A minha posição de leitora é a de adesão a As Pequenas Memórias, tal como o narrador se extasiou com um peixe de água doce que não chegou a pescar. Dedicou-lhe, porém, o silêncio, a espera, a contemplação que o tornaram único no mundo, como o principezinho para a raposa em Saint-Exupéry: “Não creio que exista no mundo um silêncio mais profundo que o silêncio da água. Senti-o naquela hora e nunca mais o esqueci. (…) De uma maneira ou de outra, porém, com o meu anzol enganchado nas guelras, [o peixe] tinha a minha marca, era meu” (p. 86).

Mulher ou peixe
 Ilustração de Jaroslav Betehtin
Também o livro As Pequenas Memórias passou a fazer parte da minha vida de leitora. É meu. Ao contrário de “aquele barbo” do narrador, pesquei-o!

Uma questão de literatura

Aprecie-se ou não José Saramago, o autor/escritor/homem, ou alguma temática ou estilo das suas obras, certo é que estamos perante páginas de literatura em As Pequenas Memórias.
La noche pasa… la lectura queda
(ilustração de Violetno)

A propriedade lexical, que consiste em nomear cada objeto ou realidade com um vocábulo preciso, compagina-se com a novidade e liberdade semânticas que o levam a associar com criatividade uma realidade já existente a outra que lhe ocorre, adaptando, por exemplo, expressões idiomáticas em “Também inutilmente se chorará o azeite derramado” (numa associação fonética de “leite” com “azeite”, remetendo para o contexto descrito dos “velhos olivais” (p.15) ou em “a minha memória de infante” (p.33), num processo de paronímia com “memória de elefante”, criando assim, pelo trocadilho, uma antítese, pois a sua memória de criança não lhe permitia alcançar ainda a prodigiosa recordação do tempo em que teriam começado as desavenças familiares.

A maestria estilística manifesta-se tão simplesmente na tripla adjetivação que revela como num balão (“aquele era nada mais nada menos que o meu primeiro balão em todos os seis ou sete anos que levava de vida”) pode caber o universo onírico, fantástico de uma criança, ainda que gorado quando se esvazia (“Aquela coisa suja, enrugada e informe era realmente o mundo” (p.77)) ou ainda no tom coloquial que mantém com o leitor, aproximando-o das suas vivências ou retificando as suas memórias, precisando factos ou a sua sucessão: “Como acaba de se ver, não andava equivocado quando escrevi que havíamos vivido duas vezes na Rua Carrilho Videira, mas já foi o engano gravíssimo quando (…) acrescentei que estava na idade de onze anos quando do episódio com a Domitília.
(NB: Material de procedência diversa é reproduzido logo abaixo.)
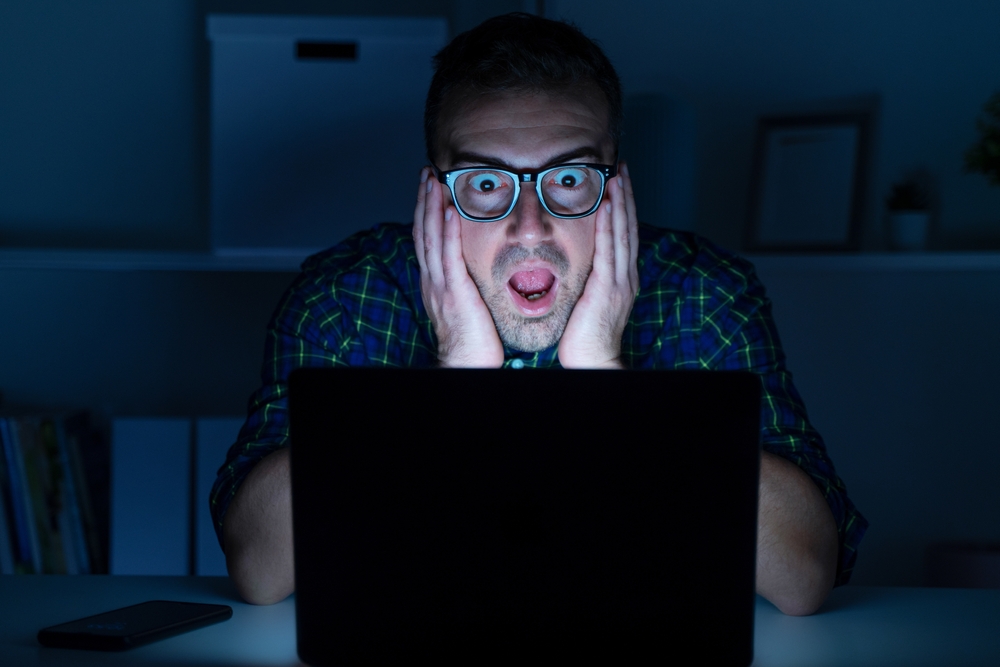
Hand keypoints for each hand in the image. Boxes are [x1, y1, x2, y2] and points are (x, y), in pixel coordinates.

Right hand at [413, 168, 504, 367]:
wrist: (467, 363)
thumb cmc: (473, 341)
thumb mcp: (464, 304)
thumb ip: (463, 284)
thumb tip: (471, 268)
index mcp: (435, 283)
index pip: (425, 240)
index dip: (425, 212)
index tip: (429, 188)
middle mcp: (433, 280)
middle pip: (422, 232)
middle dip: (423, 201)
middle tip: (426, 173)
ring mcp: (441, 285)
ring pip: (430, 239)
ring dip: (431, 207)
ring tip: (433, 181)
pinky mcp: (454, 292)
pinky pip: (449, 257)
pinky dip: (446, 232)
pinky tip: (448, 212)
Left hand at [557, 163, 638, 368]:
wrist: (591, 362)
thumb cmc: (583, 338)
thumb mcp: (588, 301)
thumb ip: (588, 280)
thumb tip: (578, 263)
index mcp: (622, 280)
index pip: (624, 235)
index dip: (624, 207)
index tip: (619, 182)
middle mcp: (626, 276)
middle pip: (629, 227)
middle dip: (627, 196)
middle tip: (622, 167)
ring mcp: (620, 282)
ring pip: (623, 233)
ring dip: (621, 202)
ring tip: (618, 176)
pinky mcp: (608, 288)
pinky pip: (610, 250)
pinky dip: (611, 226)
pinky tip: (609, 206)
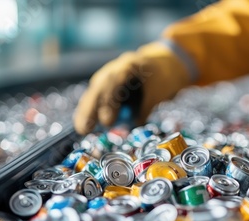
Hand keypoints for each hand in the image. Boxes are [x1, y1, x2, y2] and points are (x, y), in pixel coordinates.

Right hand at [74, 42, 190, 134]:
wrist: (165, 63)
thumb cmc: (164, 77)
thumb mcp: (158, 92)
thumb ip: (144, 110)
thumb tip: (131, 128)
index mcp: (129, 66)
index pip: (114, 84)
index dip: (109, 104)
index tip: (107, 122)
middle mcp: (114, 68)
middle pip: (98, 88)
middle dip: (90, 109)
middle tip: (85, 129)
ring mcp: (108, 74)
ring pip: (94, 92)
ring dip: (86, 111)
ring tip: (82, 129)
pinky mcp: (106, 83)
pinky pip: (96, 96)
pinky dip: (90, 109)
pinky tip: (85, 122)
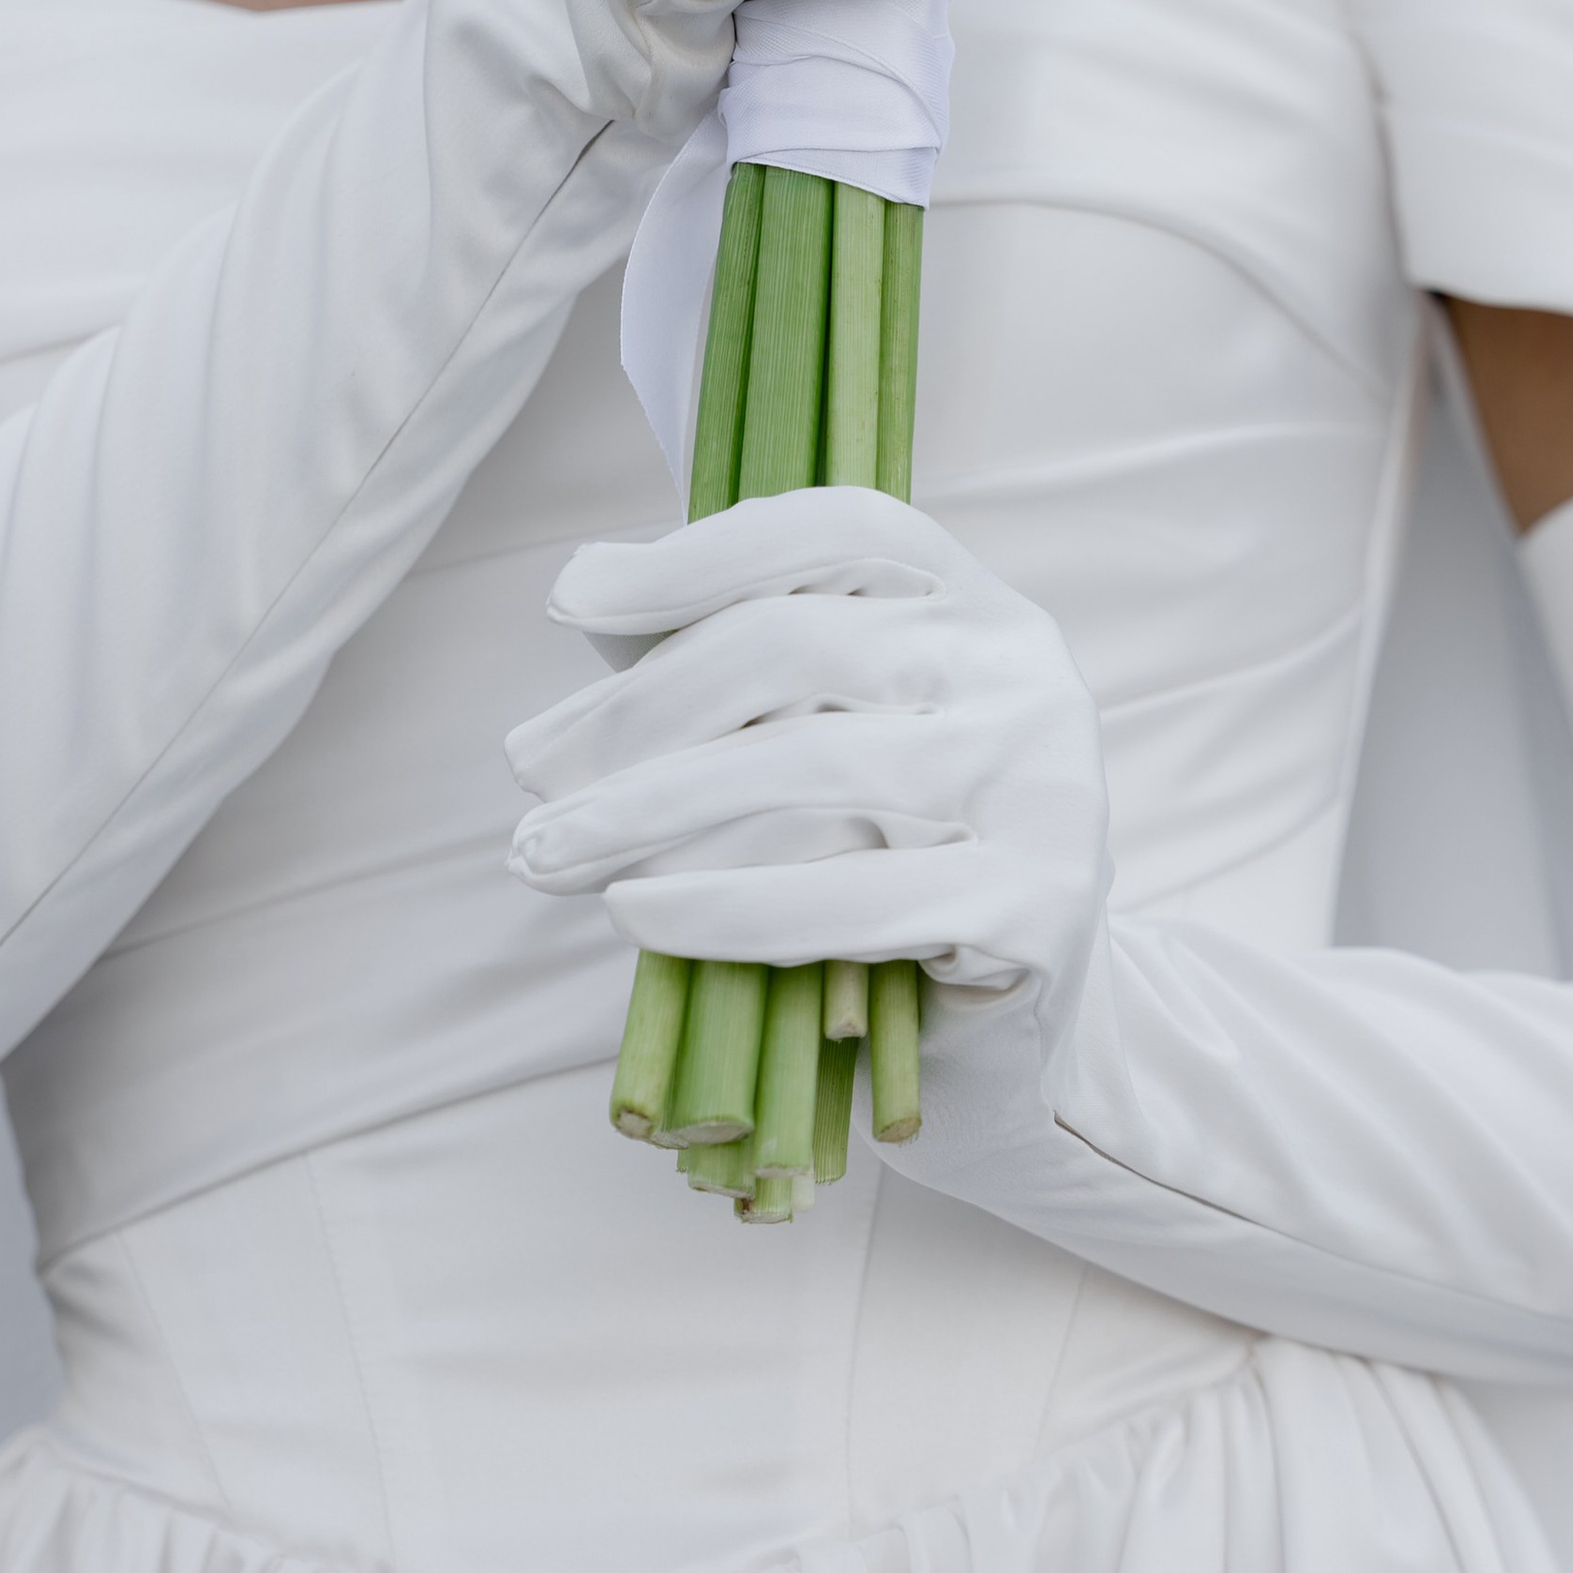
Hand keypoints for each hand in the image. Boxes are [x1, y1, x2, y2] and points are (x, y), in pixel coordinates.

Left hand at [506, 489, 1114, 1063]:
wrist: (1016, 1041)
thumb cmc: (888, 867)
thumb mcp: (818, 740)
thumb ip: (724, 661)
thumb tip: (585, 591)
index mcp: (976, 602)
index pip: (835, 530)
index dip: (698, 556)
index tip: (571, 604)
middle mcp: (1022, 671)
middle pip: (795, 647)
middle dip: (638, 711)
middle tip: (530, 772)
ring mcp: (1041, 784)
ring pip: (807, 768)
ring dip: (647, 812)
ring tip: (548, 853)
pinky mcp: (1035, 908)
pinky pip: (847, 899)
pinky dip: (721, 907)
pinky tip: (634, 914)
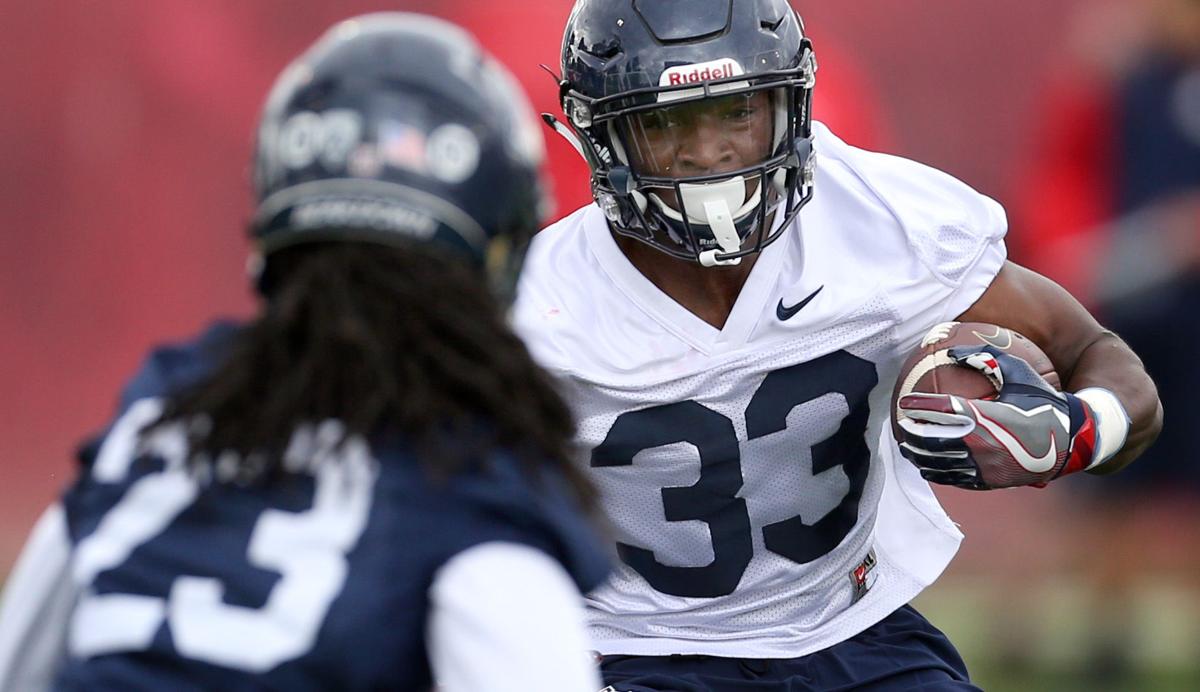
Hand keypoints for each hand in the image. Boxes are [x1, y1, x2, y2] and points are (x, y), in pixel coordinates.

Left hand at [895, 345, 1099, 488]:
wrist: (1073, 439)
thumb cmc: (1045, 400)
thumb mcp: (1020, 372)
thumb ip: (987, 357)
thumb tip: (953, 350)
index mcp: (988, 416)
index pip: (942, 411)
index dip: (920, 407)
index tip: (904, 402)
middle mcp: (983, 444)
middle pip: (934, 440)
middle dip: (913, 433)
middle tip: (902, 424)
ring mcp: (986, 466)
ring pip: (941, 463)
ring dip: (919, 454)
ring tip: (906, 445)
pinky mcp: (990, 481)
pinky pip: (956, 478)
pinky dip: (937, 472)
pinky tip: (926, 465)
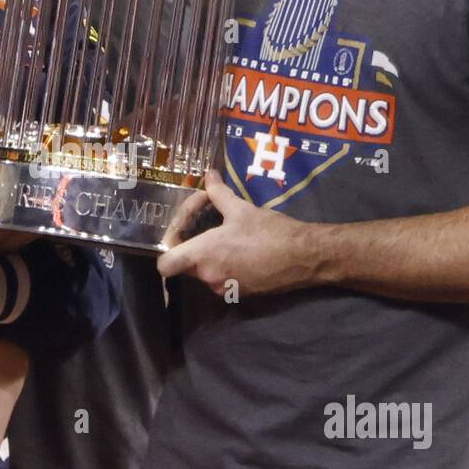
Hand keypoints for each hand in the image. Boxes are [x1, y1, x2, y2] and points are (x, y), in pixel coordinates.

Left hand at [158, 170, 317, 296]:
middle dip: (192, 246)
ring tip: (226, 236)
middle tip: (205, 226)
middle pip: (185, 265)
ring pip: (204, 273)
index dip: (167, 250)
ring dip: (210, 256)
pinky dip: (225, 266)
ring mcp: (224, 288)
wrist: (304, 257)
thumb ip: (218, 193)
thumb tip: (209, 174)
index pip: (165, 265)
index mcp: (203, 254)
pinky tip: (241, 250)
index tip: (183, 232)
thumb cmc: (270, 231)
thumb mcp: (241, 208)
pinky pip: (222, 280)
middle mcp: (209, 276)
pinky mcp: (239, 294)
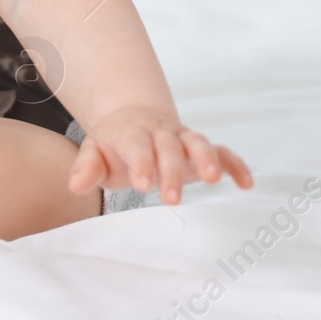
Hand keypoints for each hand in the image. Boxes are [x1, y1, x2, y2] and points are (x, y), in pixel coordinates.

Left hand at [68, 107, 252, 203]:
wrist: (132, 121)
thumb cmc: (112, 146)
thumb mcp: (95, 154)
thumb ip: (86, 167)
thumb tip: (74, 185)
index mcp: (132, 133)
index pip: (137, 145)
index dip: (141, 162)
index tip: (141, 184)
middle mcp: (161, 133)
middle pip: (169, 146)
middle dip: (172, 170)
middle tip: (171, 198)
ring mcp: (184, 139)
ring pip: (199, 142)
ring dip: (207, 159)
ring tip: (213, 180)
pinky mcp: (201, 149)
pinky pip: (222, 152)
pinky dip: (235, 164)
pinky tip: (246, 183)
Nada disso. Na verdade, eu não teria mais que seis, e ela andaria pelos oito” (p.119).

Esta familiaridade com o leitor cria, de facto, por momentos, a sensação de que o narrador (ou mesmo o autor?) se nos dirige, como se nos respeitasse a ponto de retificar a informação biográfica que vai tecendo entre as páginas. Mas não será a verosimilhança tão somente mais um traço da magnitude literária da narrativa? Pouco importa que o autor de Todos os Nomes tenha tido estas ou aquelas (inúmeras) aventuras amorosas. O certo é que nos deixa presos à escrita quais bacorinhos na cama dos avós.